Throughout my two-decade career in the biopharmaceutical industry, my goal has been to make drug development more efficient while reducing costs, and to help the companies I have worked for increase revenue without compromising quality. In pursuing that goal, I have strived to embrace advanced technologies and to optimize organizational and operational structures. Now that I have joined Phesi, I am very excited about the potential of artificial intelligence (AI)-driven drug development to truly deliver novel therapies to patients faster than ever before.
Technology has come a long way since my days at NYU School of Medicine, where I used Excel as my main analytics tool for managing a new lymphocyte proliferation assay. Upon transitioning into pharma I continued to use Excel as a core tool for most projects, but soon recognized that as projects became more complex, it was necessary to design more sophisticated, customized solutions to address clinical trial inefficiencies. My colleagues and I used various modeling and simulation technologies, including Monte Carlo Simulation (MCS), to virtually test multiple scenarios before making data-driven decisions on the most appropriate operational planning parameters to select for each clinical trial.
MCS is based on probabilities and requires some tolerance for risk. This reality became apparent as I transitioned to the CRO side of the industry. I found that pharmaceutical sponsors were more
risk-tolerant and willing to plan for and pursue shorter enrollment cycle times, even when the projected probability of achieving that goal was relatively low. Understandably, CROs need to give their clients more confidence that they can deliver on time. In fact, I remember one of my CRO colleagues being shocked to discover we were planning with anything less than 100% probability of success. This type of planning implies zero risk and absolute certainty that the project will be delivered on time. In addition to being too conservative, this approach is expensive, as it is a plan for perfection, which is never truly achievable. Finding that balance between perceived perfection and getting tasks accomplished is worth striving for, but one must consciously guard against the waste associated with seeking perfection.

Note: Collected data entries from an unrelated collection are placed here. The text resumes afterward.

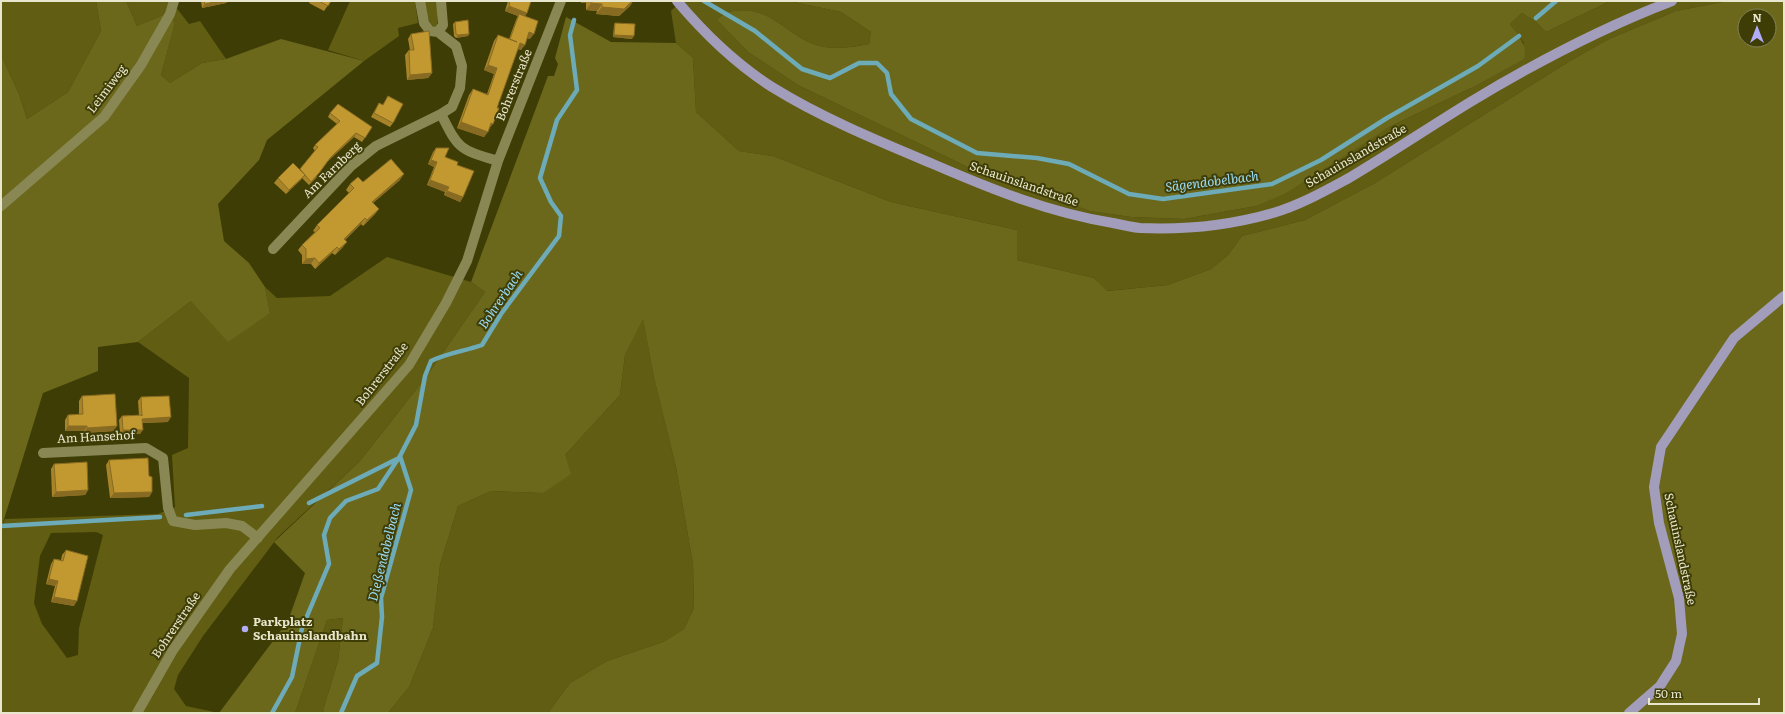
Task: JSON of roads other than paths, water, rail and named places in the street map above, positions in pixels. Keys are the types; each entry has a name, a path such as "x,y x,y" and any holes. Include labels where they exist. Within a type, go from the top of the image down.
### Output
{"main road":[{"name":"Schauinslandstraße","path":"677,1 693,20 741,64 771,86 822,115 976,182 1042,207 1091,220 1139,228 1182,227 1230,222 1275,213 1321,193 1367,167 1473,100 1561,52 1644,12 1672,1"},
{"name":"Schauinslandstraße","path":"1629,713 1660,686 1676,660 1682,634 1679,598 1659,523 1654,487 1662,447 1734,338 1784,296"}],"street":[{"name":"Leimiweg","path":"1,206 104,117 141,65 170,14 174,1"},
{"name":"Am Farnberg","path":"273,249 351,166 376,146 441,114 452,107 460,88 462,66 456,46 438,32 430,31 424,23 420,1"},
{"path":"438,32 443,25 441,1"},
{"name":"Bohrerstraße","path":"137,713 173,650 230,569 409,365 446,303 462,272 498,161 561,1"},
{"path":"441,114 452,137 461,148 471,153 498,161"},
{"name":"Am Hansehof","path":"43,453 146,448 163,458 168,508 174,521 195,525 226,523 242,526 258,538"}],"waterway":[{"name":"Sägendobelbach","path":"704,1 755,31 802,69 830,78 859,63 877,63 887,73 891,94 911,119 977,153 1037,158 1069,164 1129,194 1163,199 1272,184 1321,160 1387,118 1478,66 1519,36"},
{"name":"Sägendobelbach","path":"1536,18 1556,1"},
{"name":"Bohrerbach","path":"272,713 292,677 302,628 329,564 324,535 330,518 346,501 378,489 400,456 416,425 425,376 431,361 482,345 501,314 559,236 561,216 551,202 540,178 557,120 577,90 570,35 574,20"},
{"name":"Dießendobelbach","path":"341,713 357,676 377,663 382,617 381,598 411,490 400,456"},
{"path":"309,503 397,459"},
{"path":"186,515 262,506"},
{"path":"1,526 160,517"}],"place":[{"name":"Parkplatz Schauinslandbahn","path":"245,629"}]}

The last several years have seen significant advances in technology to keep up with the exponential increase in the amount of generated data each day. In 2013, for example, the world was generating 4.4 zettabytes of data per day, an amount that is expected to increase to 44 zettabytes by 2020 (1 zettabyte = 44 trillion gigabytes)1. We therefore need better methods of analyzing data to make sense of it. It is no longer adequate to write simple Excel formulas or to design simple, static algorithms we can easily understand and manipulate. It is also not sufficient to rely solely on structured data with a neat column or field for everything. Life does not happen in a straight line or a nicely structured way. There are bumps along the way, in the form of disappointments and new information, yet resilient people still manage to achieve their goals.

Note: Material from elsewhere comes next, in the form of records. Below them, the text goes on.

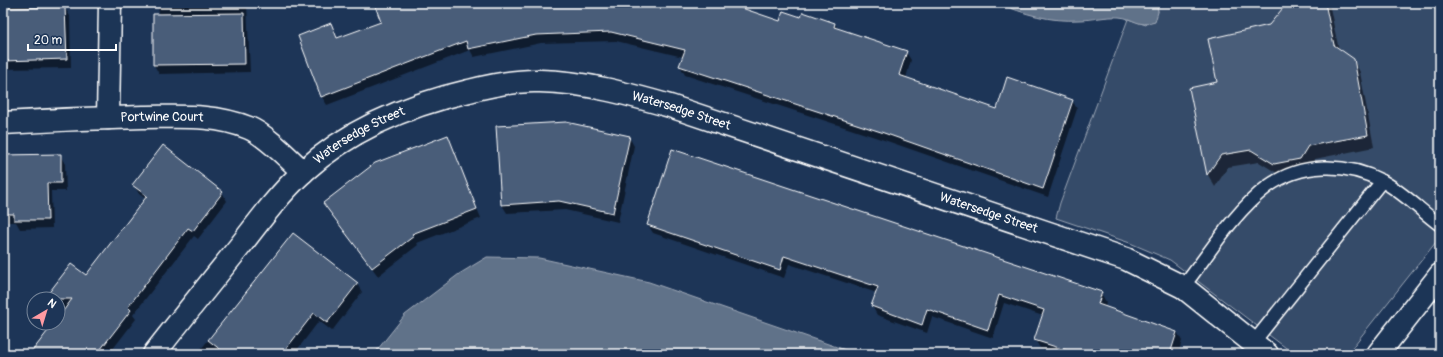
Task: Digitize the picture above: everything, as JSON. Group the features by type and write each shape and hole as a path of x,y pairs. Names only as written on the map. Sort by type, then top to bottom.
{"street":[{"path":"108,118 110,3"},
{"name":"Watersedge Street","path":"154,354 266,214 303,172 331,149 362,129 401,111 443,97 494,85 539,81 582,85 624,93 670,106 1126,259 1183,288 1260,348"},
{"name":"Portwine Court","path":"3,123 108,118 199,116 224,119 250,128 279,149 303,172"},
{"path":"1378,354 1440,275"}],"lane":[{"path":"1183,288 1247,206 1267,187 1281,179 1313,168 1332,166 1354,170 1382,181 1440,225"},
{"path":"1260,348 1382,181"}],"shaded area":[{"path":"998,3 1157,3 1158,12 1155,22 1149,24 1119,17 1084,20 1058,20 1027,14"},
{"path":"1157,3 1440,3 1440,237 1347,354 1294,354 1170,260 1130,243 1056,218 1060,203 1128,19 1146,25 1158,12"},
{"path":"487,257 539,258 649,282 857,354 374,354 405,315 459,274"}],"building":[{"path":"374,3 727,3 780,21 783,11 801,17 803,12 835,23 834,27 907,51 899,75 997,109 1007,77 1073,100 1043,189 881,132 679,66 685,50 611,32 536,35 468,49 466,41 321,97 298,36 331,23 337,38 381,22"},
{"path":"1287,3 1325,3 1334,45 1354,59 1368,135 1308,146 1300,159 1274,164 1251,150 1221,155 1207,175 1189,88 1217,82 1208,39 1269,25"},
{"path":"65,7 67,59 3,61 3,8"},
{"path":"244,13 245,64 153,65 153,14"},
{"path":"566,122 630,136 613,213 559,201 501,205 496,126"},
{"path":"448,135 477,209 412,234 414,236 372,268 323,203 375,163"},
{"path":"163,145 223,192 193,231 188,228 128,307 131,310 97,354 30,354 48,331 66,331 66,307 72,299 66,299 66,291 50,291 71,264 86,275 147,196 132,185"},
{"path":"672,149 1102,292 1098,304 1177,332 1170,354 1078,354 1034,340 1044,310 999,295 988,330 927,309 922,325 871,306 878,287 784,256 780,270 647,225"},
{"path":"61,154 61,183 47,183 48,220 14,220 14,214 3,214 3,155"},
{"path":"293,233 358,283 327,323 314,313 282,354 226,354 208,340"}]}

We need to view the future of data analytics in this way. As the field continues to evolve, we will need powerful, adaptable analytical tools to keep up. This is why I have aligned with Phesi, an organization leading the way in bringing AI technologies such as machine learning and natural language processing to drug development. After all, we need to speed up the clinical study decision-making process, so we can get medical innovations to patients to improve and save lives.